Profile Monday: Rachael's Comedic Side Gig

Ever wonder what Transcendant's quietest member observes from her corner of the stage? Turns out, silence isn't just golden - it's absolutely lethal when wielded correctly.
Catch Rachael's full takedown of gothic band life, complete with revelations about wind machines, hair products, and why you should never, ever ask about Evanescence. The evidence is now live on our blog (and yes, we got signed releases from everyone's lawyers first).
Evelyn would like everyone to know that any mentions of stuffed bats are purely coincidental. Jane is currently unavailable for comment, but we can hear Chopin from here. And Raven... Raven is busy rebranding his Tesco purchases.
[Editor's note: Post approved by one barely perceptible nod and what might have been a smirk. The shadows in the office are behaving strangely, but that's probably fine.]
"Evening. Rachael Nightshade. And before you ask - yes, that's my stage name. Because nothing says 'taking yourself too seriously' quite like a gothic metal band. slight pause Though watching Evelyn try to explain her real name at the bank is probably the closest I've come to experiencing pure joy. Try getting a mortgage when you've legally changed your name to 'Evelyn Duskfall, Queen of the Eternal Night.' deadpan The loan officer actually started crying."
"You know, being the quiet bassist in a gothic metal band... people always assume I'm the mysterious one. Truth is, I just can't get a word in edgewise between Evelyn's dramatic monologues and Jane's cutting remarks. I tried once - waited three weeks for the perfect moment. Evelyn was finally taking a breath between soliloquies... and that's when Raven's hair caught fire from the stage pyrotechnics. deadpan pause Still counts as stealing the show, if you ask me."

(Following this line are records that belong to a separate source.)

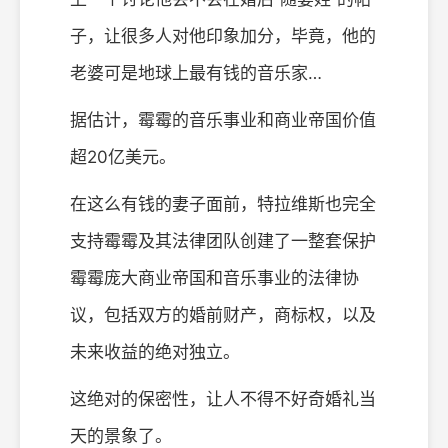
子，让很多人对他印象加分，毕竟，他的
老婆可是地球上最有钱的音乐家…
据估计，霉霉的音乐事业和商业帝国价值
超20亿美元。
在这么有钱的妻子面前，特拉维斯也完全
支持霉霉及其法律团队创建了一整套保护
霉霉庞大商业帝国和音乐事业的法律协
议，包括双方的婚前财产，商标权，以及
未来收益的绝对独立。
这绝对的保密性，让人不得不好奇婚礼当
天的景象了。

"People ask why I wear these elaborate headpieces. Simple really - when you spend enough time around Evelyn's drumming, you need something to keep your brain from escaping through your ears. Plus, they're excellent for hiding snacks. pulls small chocolate from headpiece Emergency dark chocolate. Because you never know when someone's going to start an existential crisis conversation at 3 AM."
"The thing about being the quiet one is that you notice everything. Like how Jane, our keyboardist, has exactly twenty-seven different ways of saying 'darling' - and every single one of them is a death threat. Or how Evelyn practices her dramatic exits. very serious tone Did you know she has a wind machine hidden in her bedroom? For maximum cape billowing effect. Caught her rehearsing in front of her mirror once. pause She made me sign an NDA."
"I actually keep notes on band dynamics. For posterity. And potential blackmail. Did you know that Evelyn, our fearless leader, still has her childhood stuffed bat? His name is Mr. Wingsley, and he has a tiny custom-made leather jacket. flips page She claims it's 'on-brand.' I claim it's adorable, but I can only say that because I know seventeen different escape routes from our rehearsal space."
"I've also noticed that there's a direct correlation between the complexity of Jane's piano parts and how annoyed she is with humanity on any given day. If she starts playing Chopin with one hand while texting with the other, we all know to back slowly away. Last time that happened, she redesigned our entire lighting rig to spell out 'abandon hope' in morse code."
"People think being in a gothic metal band is all darkness and mystery. It's not. It's mostly watching Raven - our guitarist - try to convince everyone that his hair naturally defies gravity. perfect poker face Mate, we can see the empty hairspray cans in the bin. They're not even black ones. pause He buys them in bulk from Tesco. The same ones your nan uses. Just spraypainted black. That's proper gothic, that is."
“Our manager keeps trying to make us more 'commercially viable.' Suggested we try writing a love song. perfect deadpan In a gothic metal band. About love. pause Last time any of us tried that, Raven wrote a twelve-minute epic about falling in love with his own reflection. Plot twist - his reflection dumped him. Too high maintenance, apparently."
"You want to know true horror? Try telling Evelyn her dramatic cape swish needs work. dead serious We lost three smoke machines and a drum tech to that conversation. He's fine, physically. Emotionally... well, he's working with Taylor Swift now. Says pop music is 'less intense.' slight shrug Can't really argue with that. Even Swift's revenge songs have less body count than our love ballads."
“But my favourite thing? Getting to watch Jane slowly die inside every time someone asks if we're 'like Evanescence.' perfect timing We lost a keyboard last month to that question. Expensive one too. Though in the fan's defense, he did manage to dodge it. pause The amp that followed it, though... bit harder to dodge. Private healthcare is a beautiful thing.”
"Thank you for coming. And remember, if you hear mysterious bass lines in the dark... it's probably just me, practicing. Or possibly a supernatural entity. perfect poker face In Ravenfall, it's really a fifty-fifty chance either way."